In the context of an exhibition about the architecture of a period of radically disruptive practices of display and presentation, Mies van der Rohe 1905-1938 was, for many of us, a disappointing but nonetheless significant show.7 The exhibition was drawn from numerous studies of individual architectural projects, from the Riehl House (Potsdam-Neuabelsberg, 1907) to the Resor House (Jackson Hole, Wyoming, 1937-38), and included the traditional range of models, architects’ drawings, objects, archival photographs as well as a number of digital animation movies, a biographical film and l.m.v.d.r. (the photographic work by Thomas Ruff mentioned earlier).8

Arranged over two floors with a screening room in between, the exhibition charts the development of Mies’s career from designer of bourgeois suburbs to architect of modern America. For the purposes of the exhibition, the downstairs galleries were divided into three interconnected rooms. These spaces were used by the curators and designer to display two distinct bodies of material. The first was a collection of archival models, objects and drawings produced by and for the architect over the course of his work on his earliest commissions. The second displayed digital animations and photographs of these commissions by contemporary artists and designers responding to the work nearly eighty years after its conception.9 These are strikingly different strategies of display: the first explicatory, the second prospective, and, as such, they engender different sets of responses in their audiences. The displays produced out of the Mies’s archive suggest that his earliest work was comprised of unexceptional (that is to say traditional) suburban houses built for affluent middle-class clientele while the contemporary computer animations and photographic work invites consideration of the productivity of these spaces, and in so doing, directs the viewer more toward questions of experience than of intention. The large and sumptuous chromatographic photographic prints produced by Ruff of these (and other early Mies’s projects) not only confer an aura of exceptionality on Mies’s early respectable, but orthodox, bourgeois villas but, crucially, forge a striking connection between these “lesser” works and those other rather more prestigious buildings more often associated with Mies and part of the continuous interwoven story of architectural development organized by the exhibition. A story that begins in Weimer Germany, develops under the Third Reich and blossoms in the United States.10

Thomas Ruff’s photographs of these largely overlooked domestic villas, sandwiched between images of more acclaimed public projects, share with Andrew Kearney’s photographs of the figureless bungalows in southwest Donegal an understanding that in making photographs — even those of inanimate objects and buildings — one is always as involved in the process of making meaning as one is with the literal subject of the image.11 In an interview about her work in graduate school at UCLA, the artist Uta Barth spoke about how this curiosity with photographic epistemology developed in her approach, “I was very interested in the analysis of how images make meaning in the world, particularly how images make meaning in relation to each other, in context.” 12 Both Ruff and Kearney seem to share this fascination. Both artists use extended exposure times, a mildly synthetic colour pallet, artificial light and laboured anti-naturalistic print surfaces to confer on their (arguably unremarkable) subjects a measure of the formal power, glamour and authority ordinarily reserved for photographic representations of the outstanding — whether buildings, objects or people. Both artists employ a calm, cool and rigorous pictorial style that tends to privilege the building over and above its immediate, symbolically loaded, environment.13 In this way, their respective images arguably prompt the viewer to re-examine the architectural clichés associated with, on the one hand a great architect such as Mies, and, on the other, the much-maligned Jack Fitzsimons.

## Source data
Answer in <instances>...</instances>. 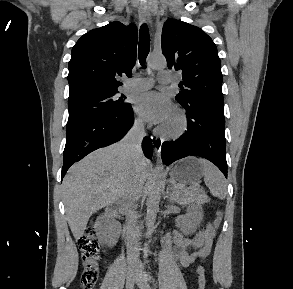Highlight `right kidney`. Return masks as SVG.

## To do
Extend the passage on the Mies van der Rohe exhibition and the architectural photographs of Thomas Ruff and Andrew Kearney, picking up right after its final sentence.

## The answer
The Thomas Ruff display spread to the end of the first floor where a flight of stairs took the visitor to the displays on the second floor by way of a heavily curtained screening room, in which a short film about the life and work of Mies was running on a continuous loop. The upper galleries were devoted to displays produced out of the archives of his later and more highly regarded work, including Perls House in Berlin, the Barcelona Pavilion (1926-1928) and the Tugendhat House in Brno (1928-1930). Here, in the context of his already acclaimed and highly regarded work, the exhibition has reverted to type. Gone was everything the provenance of which could not be traced to the architect’s studio. In its place, a display comprised of (often exquisite) tabletop models, drawings and photographs, all of which were drawn from established Mies archives and collections.14 While the large-scale charcoal drawings included here gave some idea of the impact that these projects must have generated at the time, the greater part of these displays relied on objects and images which – unlike Ruff’s l.m.v.d.r. – were, in and of themselves, incapable of eliciting in their viewers the kind of responses normally associated with “overwhelmed” consumers of “great” architecture. Rather, I would argue, the power of these displays rested in their evocation of already established ideas and beliefs about Mies and his architecture¬ – Mies myths.15 So, the deployment of conventional architectural archives as objects of display effectively served to reproduce an already established claim for architectural greatness. However, this same range of material – architects’ drawings, models, examples of furniture – will probably struggle to establish a fresh case for architectural greatness, whether for Mies’s pleasant and bespoke bungalows, set in tidy little gardens, full of Arts and Crafts detail, or for Jack Fitzsimons’s more “rough and ready” self-build Bungalow Bliss.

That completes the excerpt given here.